The current structures of automatic enrolment are unlikely to work for self-employed people, the report said.
Instead, they need their own system which could be based on diverting increased National Insurance contribution payments, it suggested.
The ABI said it also believes the Government should revisit the debate about early access to pensions in times of specific financial hardship.
ABI director-general Hannah Gurga said: “Automatic enrolment has transformed workplace pension savings in this country.
“But the challenge remains to ensure people are saving enough for their retirement.
“For the next 10 years, we need a detailed plan for getting to higher contributions.
“Our report published today sets out the industry’s thoughts on how to achieve this – we stand ready to work with the Government to ensure the next decade of automatic enrolment builds on the proud record of its first 10 years.”
Dr Yvonne Braun, director of policy, long-term savings and protection at the ABI, said: “The huge success of automatic enrolment reflects a long-term plan based on consensus between political parties, industry and employers.
“We need the same approach now to determine the future of the policy, ensuring more people are included and are saving enough, with the right level of flexibility.
“Our report describes the key steps for the next chapter of automatic enrolment and sets out specific recommendations to adapt and evolve the policy.
“We also need to see more people engaging with their pension savings, which is why the industry has come together to launch the pensions engagement season.
“By paying more attention to their pension, people will be able to understand if they’re saving enough and what actions they might need to take if they’re not.”

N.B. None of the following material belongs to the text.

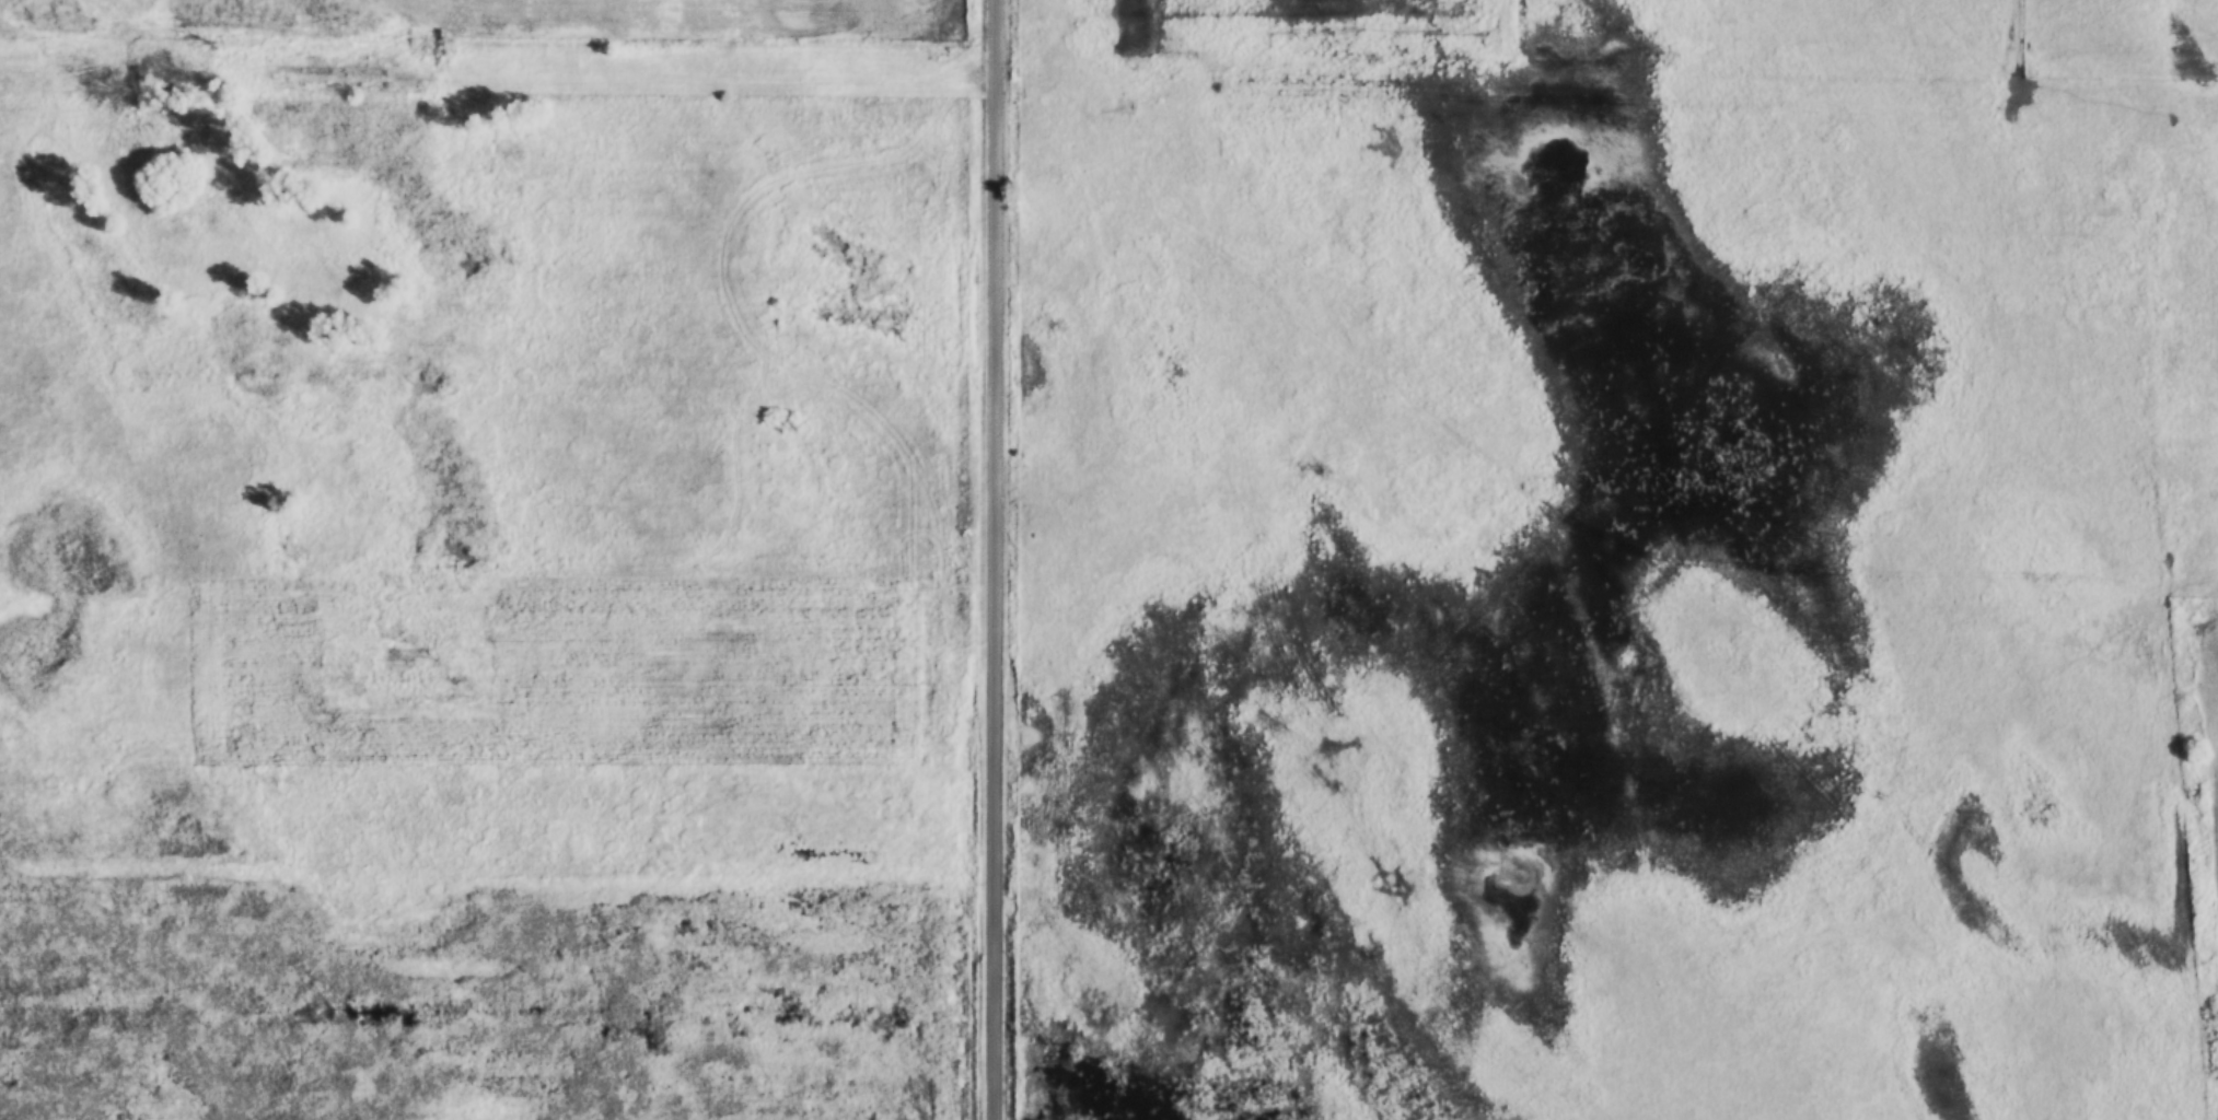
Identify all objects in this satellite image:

Phil Brown, director of policy at B&CE, provider of The People’s Pension, said: “Millions of people are only making the minimum contribution to their pension, which in many cases won’t be enough for people to live on in retirement.

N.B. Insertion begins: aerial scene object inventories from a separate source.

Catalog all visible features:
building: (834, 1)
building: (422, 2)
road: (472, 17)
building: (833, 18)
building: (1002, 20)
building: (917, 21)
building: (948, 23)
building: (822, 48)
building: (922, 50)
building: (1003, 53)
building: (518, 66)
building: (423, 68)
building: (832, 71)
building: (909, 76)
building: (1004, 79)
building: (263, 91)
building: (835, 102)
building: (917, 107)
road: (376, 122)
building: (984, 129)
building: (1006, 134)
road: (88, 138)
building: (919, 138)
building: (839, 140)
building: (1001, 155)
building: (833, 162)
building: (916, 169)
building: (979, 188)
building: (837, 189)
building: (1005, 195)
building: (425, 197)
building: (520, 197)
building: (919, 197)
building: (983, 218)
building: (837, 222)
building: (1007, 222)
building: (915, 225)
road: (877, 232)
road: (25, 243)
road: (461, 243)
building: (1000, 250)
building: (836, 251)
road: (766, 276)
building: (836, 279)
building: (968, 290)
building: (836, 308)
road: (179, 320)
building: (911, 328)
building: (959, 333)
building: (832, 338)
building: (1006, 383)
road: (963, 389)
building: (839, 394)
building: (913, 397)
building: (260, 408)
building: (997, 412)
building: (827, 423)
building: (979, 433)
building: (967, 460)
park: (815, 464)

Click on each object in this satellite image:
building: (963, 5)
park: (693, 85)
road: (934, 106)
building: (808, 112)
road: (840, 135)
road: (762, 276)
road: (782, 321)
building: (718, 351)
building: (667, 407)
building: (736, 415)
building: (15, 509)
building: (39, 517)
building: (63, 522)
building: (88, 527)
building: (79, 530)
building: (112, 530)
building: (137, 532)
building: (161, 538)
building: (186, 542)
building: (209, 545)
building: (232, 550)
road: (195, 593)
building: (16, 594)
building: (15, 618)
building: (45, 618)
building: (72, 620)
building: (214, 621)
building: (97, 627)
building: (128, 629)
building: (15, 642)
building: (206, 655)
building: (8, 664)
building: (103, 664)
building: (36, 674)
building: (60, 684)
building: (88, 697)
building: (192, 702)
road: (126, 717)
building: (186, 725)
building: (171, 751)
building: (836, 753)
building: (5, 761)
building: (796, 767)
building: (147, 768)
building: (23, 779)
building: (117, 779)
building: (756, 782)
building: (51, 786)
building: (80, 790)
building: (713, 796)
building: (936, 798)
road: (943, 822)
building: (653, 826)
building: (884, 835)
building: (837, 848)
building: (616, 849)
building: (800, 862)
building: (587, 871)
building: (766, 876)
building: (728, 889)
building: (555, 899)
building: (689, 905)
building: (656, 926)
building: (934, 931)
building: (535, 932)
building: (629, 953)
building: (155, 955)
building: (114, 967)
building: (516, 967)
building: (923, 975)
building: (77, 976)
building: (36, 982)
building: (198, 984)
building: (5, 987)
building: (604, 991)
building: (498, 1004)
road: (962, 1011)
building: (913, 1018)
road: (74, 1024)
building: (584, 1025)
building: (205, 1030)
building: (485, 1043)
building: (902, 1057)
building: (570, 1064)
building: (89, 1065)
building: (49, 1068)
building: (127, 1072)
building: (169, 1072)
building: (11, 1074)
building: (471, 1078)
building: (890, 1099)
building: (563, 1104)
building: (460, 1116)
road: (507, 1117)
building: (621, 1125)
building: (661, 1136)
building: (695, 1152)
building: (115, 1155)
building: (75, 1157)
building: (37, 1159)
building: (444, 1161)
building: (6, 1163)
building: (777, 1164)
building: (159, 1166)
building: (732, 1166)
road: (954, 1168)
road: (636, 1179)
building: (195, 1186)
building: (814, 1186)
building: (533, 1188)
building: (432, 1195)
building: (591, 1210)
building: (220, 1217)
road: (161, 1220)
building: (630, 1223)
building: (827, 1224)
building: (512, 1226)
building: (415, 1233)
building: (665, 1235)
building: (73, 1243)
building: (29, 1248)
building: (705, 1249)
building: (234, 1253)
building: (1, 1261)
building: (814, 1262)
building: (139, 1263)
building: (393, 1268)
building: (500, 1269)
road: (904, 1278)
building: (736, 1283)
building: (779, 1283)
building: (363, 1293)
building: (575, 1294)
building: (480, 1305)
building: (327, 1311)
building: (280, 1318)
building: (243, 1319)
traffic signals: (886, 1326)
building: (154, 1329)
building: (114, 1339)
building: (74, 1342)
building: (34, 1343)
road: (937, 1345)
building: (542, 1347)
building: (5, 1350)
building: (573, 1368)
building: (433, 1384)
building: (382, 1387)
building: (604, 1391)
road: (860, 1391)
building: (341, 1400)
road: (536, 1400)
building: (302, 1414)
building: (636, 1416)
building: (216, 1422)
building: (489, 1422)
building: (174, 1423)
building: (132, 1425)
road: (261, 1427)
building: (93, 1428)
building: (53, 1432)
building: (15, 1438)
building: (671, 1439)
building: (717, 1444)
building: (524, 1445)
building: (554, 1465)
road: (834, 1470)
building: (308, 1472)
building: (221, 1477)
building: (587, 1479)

“While a conversation about the minimum contribution rate is desperately needed, it should not just be between the pensions industry and Government, we must find consensus among employers and trade unions too.

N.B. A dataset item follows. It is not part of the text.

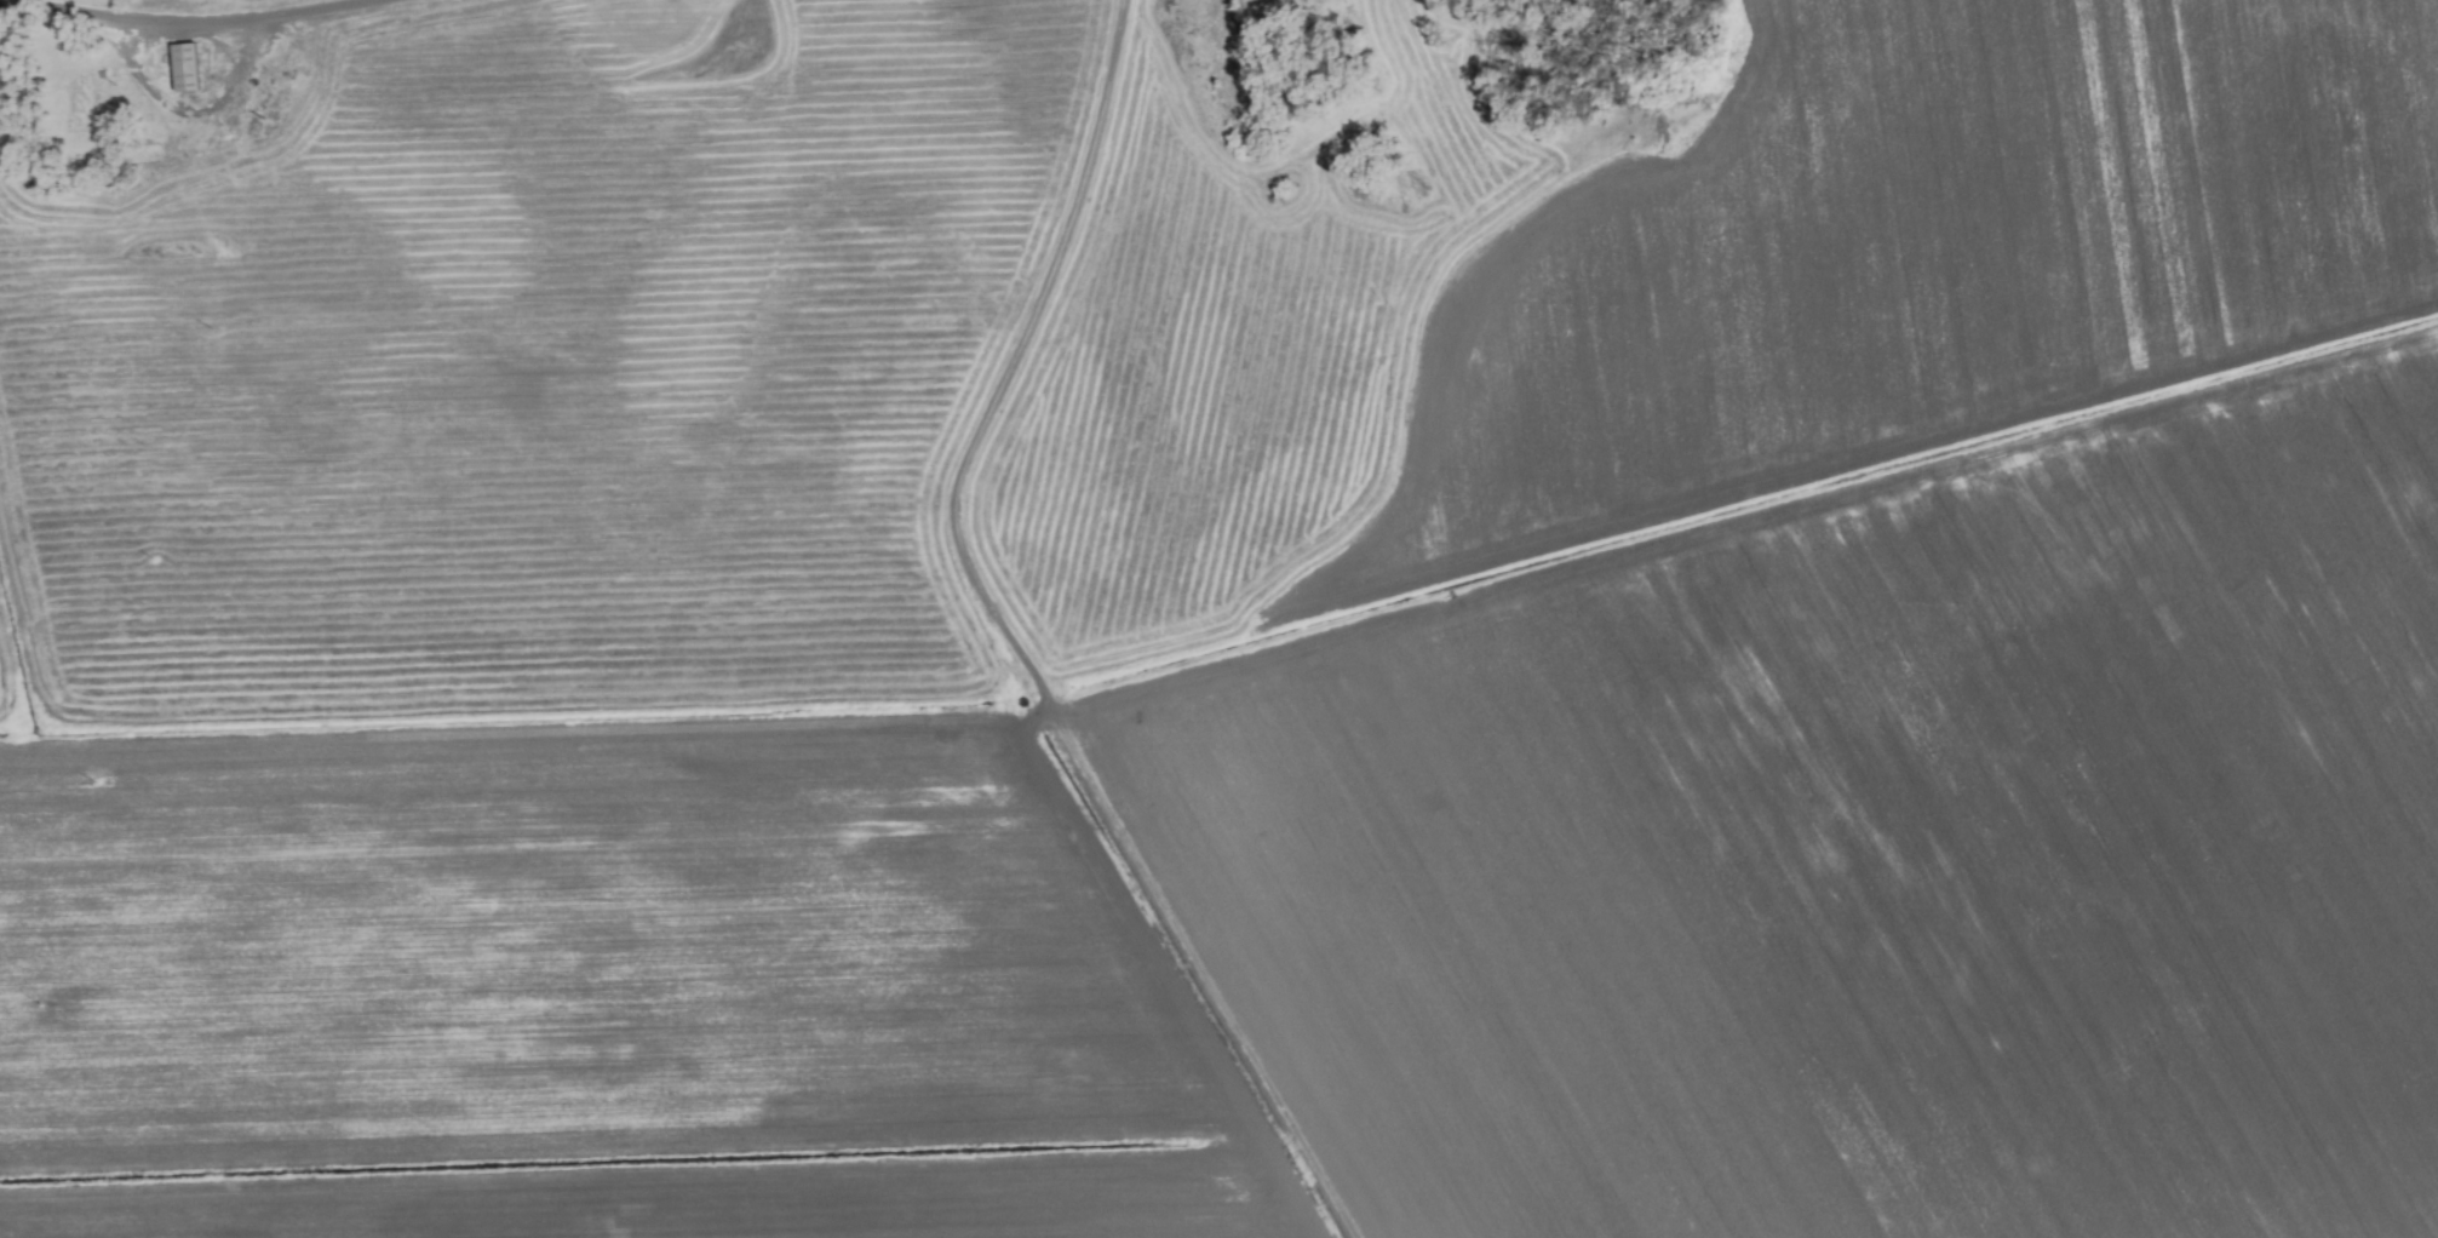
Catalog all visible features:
road: (190, 21)
building: (184, 66)
crop: (1219, 619)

“The current cost-of-living crisis climate means that now is not the right time to do it, but we need to be ready to consider the future of automatic enrolment once the economic situation improves.”
Helen Morrissey, senior pensions and retirement analyst at Hargreaves Lansdown, said: “Boosting savings levels is a tricky balancing act. We need people to save more for tomorrow but not at the cost of harming them today and the pandemic and ongoing cost-of-living crisis has had a significant impact on the population’s financial resilience.”
Nigel Peaple, director of policy and advocacy at the Pensions and Lifetime Savings Association (PLSA), said: “First, from the mid-2020s, the Government should implement its plans of extending pension savings to the over-18s and commence pension saving on each pound of savings.
“Then around the end of the decade, pensions should be ‘levelled up’ so that employers match employee contributions. This would mean 10% of pay goes into pensions but would not require extra contributions by workers.
“Finally, when affordable, in the early 2030s, contributions should be increased to 12%.”
A Government spokesperson said: “Automatic enrolment has succeeded in transforming pension saving, with more than 10.6 million workers enrolled into a workplace pension to date and an additional £28 billion saved in 2020 compared to 2012.
“The Government’s ambition for the future of automatic enrolment will enable people to save more and to start saving earlier by abolishing the lower earnings limit for contributions and reducing the age for being automatically enrolled to 18 in the mid-2020s, benefiting younger people, low-paid and part-time workers as they will receive contributions from their employer from the first pound earned.
“We want to make sure that these changes are made in a way and at a time that is affordable, balancing the needs of savers, employers and taxpayers.”